Sanitized Config Pattern
The production config had more knobs, but the useful public pattern is small:
@dataclass(frozen=True)
class EvalConfig:
retrieval_k: int = 8
min_similarity: float = 0.35
run_live_judges: bool = True
run_citation_judge: bool = True
publish_scores: bool = False
@dataclass(frozen=True)
class RouteDecision:
label: str
model_tier: str
prompt_tier: str
allow_user_tools: bool
allow_clinical_kb: bool
allow_web_search: bool
The key is keeping the route decision explicit. You want to log the model tier, prompt tier, and tool availability separately because they fail separately.
What Failed Or Changed
Several assumptions did not survive contact with production:
- “The model can decide when to retrieve” was not enough. Some health guidance needed pre-generation retrieval priming so the first streamed token was already grounded.
- “Citations in text are enough” was brittle.
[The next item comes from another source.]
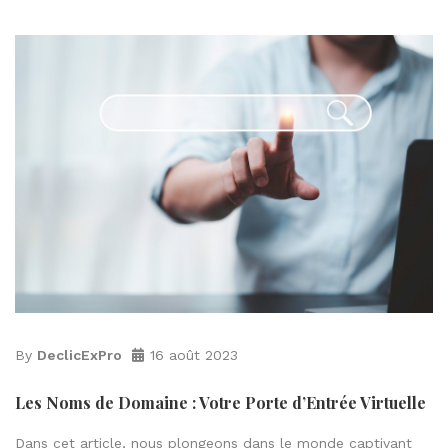
By
DeclicExPro
16 août 2023
Les Noms de Domaine : Votre Porte d’Entrée Virtuelle
Dans cet article, nous plongeons dans le monde captivant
Structured source metadata was a better client contract than relying on visible footers or inline markers.
- “One eval score is enough” hid failures. Retrieval quality, answer quality, and citation/source quality needed separate signals.
- “Retry on timeout” sounded safe but could make streaming worse after partial output. Once the user has seen tokens, preserve the partial answer and emit an honest terminal state.
- “More tools is better” created tool overuse. The better pattern was route first, then attach only the tools that route could justify.
Operational Lessons
The biggest production lesson was that routing is a product surface, not just an implementation detail. It decides latency, cost, safety posture, and evidence quality.
The second lesson was that evals should be designed like observability. A score without route labels, trace tags, tool results, source metadata, and run metadata is hard to act on.
The third lesson was that deterministic systems and LLM systems should not be treated as enemies. The most reliable healthcare assistant path used both: deterministic gates for safety and product logic, LLMs for language and reasoning, retrieval for evidence, and evals to keep the whole system honest.